Blue chip stocks are not typically known for arousing excitement. By definition, blue chip companies are reliable and have the ability to operate profitably regardless of the economic environment. They are usually large, boring companies that have been in the market for decades. While Intel (NYSE:INTC) fits this definition fairly well, it could provide more excitement to portfolios than investors realize. Let’s look at three reasons why the world’s largest computer chipmaker may or may not belong in your portfolio.
The consumer shift from desktop computers to mobile devices has been well-publicized in recent years, but Intel continues to find a way to generate solid earnings. In the first quarter, Intel’s net income climbed 3% year-over-year to $2 billion, while earnings per share jumped 8% to $0.41. The semiconductor’s data center group, which represents sales of chips to servers, surged 18%, helping to offset its PC client group sales that slipped 8% in the first quarter.
“Year-over-year revenues were flat, with double-digit revenue growth in the data center, IoT and memory businesses offsetting lower than expected demand for business desktop PCs,” said Intel CEO Brian Krzanich. “These results reinforce the importance of continuing to execute our growth strategy.”
On the other hand, Intel’s quarterly results only matched Wall Street’s expectations. The bar was even set lower since Intel cut its revenue forecasts earlier this year. In February, Intel revised its first quarter outlook from $13.7 billion, plus or minus $500 million, to $12.8 billion, plus or minus $300 million. The actual figure came in at $12.8 billion, unchanged from the same quarter a year earlier.
Despite being considered “old tech,” the potential is great at Intel. The company’s Vietnam plant is responsible for 80% of all semiconductor chips used in computers around the world.

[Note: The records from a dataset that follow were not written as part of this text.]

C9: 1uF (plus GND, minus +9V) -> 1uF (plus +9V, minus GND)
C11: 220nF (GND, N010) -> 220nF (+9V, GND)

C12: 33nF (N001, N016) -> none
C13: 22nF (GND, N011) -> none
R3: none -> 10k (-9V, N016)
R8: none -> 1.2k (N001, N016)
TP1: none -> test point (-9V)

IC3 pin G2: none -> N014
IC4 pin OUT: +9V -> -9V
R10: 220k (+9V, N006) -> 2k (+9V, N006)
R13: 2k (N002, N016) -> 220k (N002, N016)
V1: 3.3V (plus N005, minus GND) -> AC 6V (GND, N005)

Nonetheless, the decline in worldwide PC shipments does not appear to be over as the first quarter posted a 5.2% year-over-year drop. Windows 10 may help alleviate this weakness eventually, but it’s too early to tell.
Aside from its traditional chip business, Intel has some interesting products coming out that resemble “new tech” innovation. At this year’s Consumer Electronics Show, Intel unveiled its $150 Compute Stick, a fully functional Windows computer that looks like the Amazon Fire Stick or Google’s Chromecast. However, it will plug into an HDMI monitor and will be used for light productivity jobs, Web browsing, streaming media, and social networking. Essentially, it will be the cheapest option for a non-portable computer.
Intel also demoed a button-size wearable computer, called Curie. It will include motion sensors and components to track various kinds of physical activity. Intel has partnered with Luxottica, the maker of Ray-Ban and Oakley, to use Curie in smart glasses. Wearable tech has yet to go mainstream in terms of glasses, but the possibilities are intriguing.
Intel’s stock performance over the past two years could be seen as a blessing or a curse. After dropping 15% in 2012, shares of Intel rebounded 26% in 2013. Last year, shares surged 40%, making it the best performer in the Dow Jones Industrial Average. The trend could be your friend, or a significant amount of Intel’s potential could already be priced into shares. Either way, investors should be cautious as Intel has suffered a rough start to 2015.
Last year, Intel completed $10.8 billion in share repurchases, helping to overclock capital gains and earnings per share figures by repurchasing 332 million shares. In the fourth quarter alone, Intel repurchased 115 million shares of stock worth $4 billion. In comparison, Intel only repurchased $2.1 billion of its shares in 2013. During the first quarter, Intel used $750 million to repurchase 21 million shares.
While Intel could be buying shares at precisely the wrong time, buybacks may be seen as a sign of company confidence, and they appear set to continue this year. As of December 2014, $12.4 billion remained available for share repurchases under Intel’s plan to repurchase up to $65 billion. Since 1990, Intel has repurchased 4.7 billion shares at a cost of $102 billion. Investors willing to hold onto Intel shares may also find comfort in its 2.9% dividend. Support remains strong at $28-$30 per share.